Die Analyse verglich die Gebührenordnungen von 24 Städten mit mehr als 20.000 Einwohnern. Die Forscher untersuchten die Kosten für ein Modellunternehmen: eine 25 Quadratmeter große Terrasse in zentraler Innenstadtlage, die während der Hauptsaison (Mai bis September, 153 Tage) betrieben wird. Im Durchschnitt belief sich die Gebühr auf 328 Euro.
Am günstigsten war Schönebeck mit nur 52 Euro für die gesamte Saison. Wernigerode hingegen führte die Liste mit 1.163 Euro an – ein starker Anstieg, der auf eine Änderung der Sondernutzungssatzung im Jahr 2023 zurückgeht.

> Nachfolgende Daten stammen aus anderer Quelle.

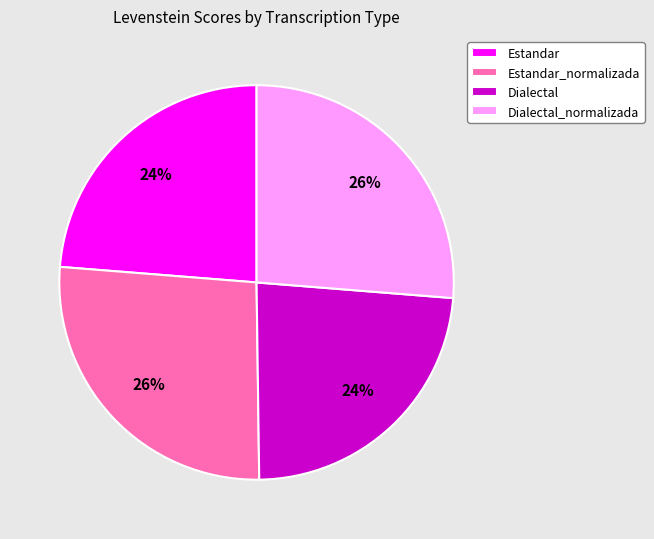

To the nearest percent, what is the combined percentage of Estandar_normalizada and Dialectal?

50%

Seither wird für Terrassen auf dem zentralen Marktplatz ein Zuschlag fällig.
Ein Fünftel der untersuchten Städte – Merseburg, Sangerhausen, Köthen, Salzwedel und Lutherstadt Eisleben – erheben überhaupt keine Terrassennutzungsgebühren. Der Bund der Steuerzahler fordert nun die vollständige Abschaffung dieser Abgaben, da sie kaum ins Gewicht fielen: Die Einnahmen aus den Terrassengebühren machen in der Regel weniger als 0,05 Prozent des städtischen Haushalts aus. Die Organisation argumentiert, dass ein Verzicht auf die Gebühren die Außengastronomie stärken und die Innenstädte beleben würde.
Die Studie berücksichtigte keine zusätzlichen Verwaltungskosten wie etwa Gebühren für die Antragsstellung.
Die Ergebnisse zeigen deutliche Unterschiede in der Behandlung von Außengastronomie durch die Kommunen. Während manche Städte keine Gebühren erheben, verlangen andere über 1.000 Euro – für Gastronomen bedeutet das ungleiche Wettbewerbsbedingungen. Ein Verzicht auf die Abgaben könnte die Betriebe finanziell entlasten, ohne die städtischen Haushalte spürbar zu belasten.